Here, the tables turn against it; the instruction prompt with two minimal examples scores 97%! The RAG-enhanced few-shot scores slightly higher, but only with four balanced samples. You can see how sensitive it is. The results from the 1B model do not transfer to the 3B variant.

You can find similar effects if, for example, you're running ChatGPT-3.5-Turbo and decide to drop in ChatGPT-4o. Is it better? Are you sure? How would you know? In a previous experiment, GPT-4 smoked every newer model in a deduplication task.

And why not? None of them were trained for my task, so their ability to complete it is incidental.

Go Emotions

Google's Go Emotions seemed like a good test; short fragments are classified into twenty seven categories. This puts heavy load on the means of expression.

Text I stand corrected. As I said, wonderful charities. I will always enjoy GDQ, just not revalant to my experience.
Label joy
Llama 1B disappointment, disapproval, disapproval, disgust
Both of these labels are debatable, but one is correct "officially".

This task proved exceptionally hard for OTS, pre-trained LLMs. I expect it will crack with a fine-tune or trained classifier head, but we're not trying that today.

What's odd about this task, and what makes the technique relevant, is the labels aren't always intuitive. Deep Learning is imitative, and the actual job is to imitate the labelers. You're automating their framing and intution. Perhaps a given text, labeled "joy", doesn't look like "joy" to everyone, but the labelers are the designated authoritative source, so it's "joy" officially.

I decided to admit only single-label examples, in order to keep this task in reach of the small models.

Crude Baseline

With 28 categories (their 27-part list plus "neutral"), rand() should manage 3.5% accuracy.

We try ANN first:

With llama3-1B-Instruct embeddings, classify test samples via LUT.
N Train Score Accuracy
1024 455 22%
4096 506 24%
16384 573 27%

We then try the models with a zero-shot prompt.

Model Score Accuracy
Llama3-1B 88 4%
Qwen3-8B 78 3%
ChatGPT-4.1 92 4%
Off-the-shelf models with instructions only.

These models are roughly as good as rand(), and a lot more expensive. Usually, that means we goofed mistake, but a close examination found only the test is very ambiguous.

RAG-Shot

With llama3-1B-Instruct vs. 2048 test samples.
N-Train N-Examples Score Accuracy
1024 2 238 11%
1024 8 490 23%
1024 16 693 33%
1024 24 722 35%
4096 24 750 36%
16384 24 803 39%
With qwen3-8B vs. 2048 test samples.
N-Train N-Examples Score Accuracy
1024 2 151 7%
4096 8 354 17%
4096 24 524 25%

I tried to improve scores by translating the numeric classifications for the model, instead of providing a table in the instructions. Surprisingly, this hurt performance in all configurations. Models, eh?

I ported the test apparatus to ChatGPT-4.1, taking care to provide the examples in the system message, because it's trained against self-imitation (see: the Waluigi Effect).

gpt-4-1
N-Train N-Examples Score Accuracy
0 0 92 4%
1024 4 144 7%
16384 24 428 20%

OK. I scoured code for some evidence of a fault. I tweaked and adjusted. I can find nothing wrong to justify this.

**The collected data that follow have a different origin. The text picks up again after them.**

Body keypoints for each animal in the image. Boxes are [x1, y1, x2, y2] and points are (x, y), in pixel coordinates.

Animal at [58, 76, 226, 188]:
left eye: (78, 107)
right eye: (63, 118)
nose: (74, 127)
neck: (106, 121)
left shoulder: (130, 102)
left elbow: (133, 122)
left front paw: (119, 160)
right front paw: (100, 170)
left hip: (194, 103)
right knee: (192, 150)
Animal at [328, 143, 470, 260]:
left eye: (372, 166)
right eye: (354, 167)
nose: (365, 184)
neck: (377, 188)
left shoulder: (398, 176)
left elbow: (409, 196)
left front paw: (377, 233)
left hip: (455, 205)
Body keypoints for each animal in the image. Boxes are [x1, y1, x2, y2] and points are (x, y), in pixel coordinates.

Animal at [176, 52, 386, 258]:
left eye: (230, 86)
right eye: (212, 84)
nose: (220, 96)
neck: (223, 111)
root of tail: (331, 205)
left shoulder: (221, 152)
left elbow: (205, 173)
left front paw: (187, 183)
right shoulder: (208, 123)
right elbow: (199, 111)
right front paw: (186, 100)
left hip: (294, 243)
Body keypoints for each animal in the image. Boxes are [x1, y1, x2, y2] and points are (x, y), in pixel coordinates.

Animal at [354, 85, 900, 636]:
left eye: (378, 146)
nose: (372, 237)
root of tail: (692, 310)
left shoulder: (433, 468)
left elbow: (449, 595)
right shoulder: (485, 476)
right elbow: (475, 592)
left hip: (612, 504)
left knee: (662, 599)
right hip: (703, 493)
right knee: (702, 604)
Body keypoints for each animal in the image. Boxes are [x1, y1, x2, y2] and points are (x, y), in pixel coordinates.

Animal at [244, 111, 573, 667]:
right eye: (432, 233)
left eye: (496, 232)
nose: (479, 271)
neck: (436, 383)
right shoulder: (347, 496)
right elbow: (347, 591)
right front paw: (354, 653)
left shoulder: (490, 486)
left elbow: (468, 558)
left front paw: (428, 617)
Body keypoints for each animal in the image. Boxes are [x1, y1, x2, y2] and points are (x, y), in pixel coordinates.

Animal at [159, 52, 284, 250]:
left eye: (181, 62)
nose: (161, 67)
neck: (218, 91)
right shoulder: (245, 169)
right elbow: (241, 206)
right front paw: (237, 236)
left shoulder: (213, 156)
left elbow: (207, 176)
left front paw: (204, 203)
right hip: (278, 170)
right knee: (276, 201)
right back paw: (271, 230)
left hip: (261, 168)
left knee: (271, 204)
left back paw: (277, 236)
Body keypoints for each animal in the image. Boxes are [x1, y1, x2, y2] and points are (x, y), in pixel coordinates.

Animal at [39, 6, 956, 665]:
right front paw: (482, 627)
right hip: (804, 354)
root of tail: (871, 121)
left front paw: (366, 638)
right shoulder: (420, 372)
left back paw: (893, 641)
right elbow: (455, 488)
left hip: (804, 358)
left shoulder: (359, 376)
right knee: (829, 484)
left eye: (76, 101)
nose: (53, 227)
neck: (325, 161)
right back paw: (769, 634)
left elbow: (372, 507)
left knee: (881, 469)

Comparing Llama-3.2-1B and ChatGPT-4.1 may seem off topic, but the benchmarks are only meaningful if they work. This numbers could imply it's answering from the examples, and ignoring the actual payload. However, it seemed to be in working order. My best guess is informed by evaluations like these:

Text I’m really sorry about your situation :( Although I love the names Sapphira, Cirilla, and Scarlett!
Label remorse
ChatGPT caring

ChatGPT gives answers that don't match the labelers, but seem plausible. Maybe its "inferior" score betrays a higher innate disagreeability?

Conclusion

We can see RAG-enhanced few-shot learning boosts performance in every case, using exclusively default, unmodified models. But it's never self-evident how the technique transfers from one task & model to another.

Whatever you're doing, don't overwork it until you've got a plan to measure! Every LLM call that matters should have a benchmark and test plan. Don't drive blind; automate testing.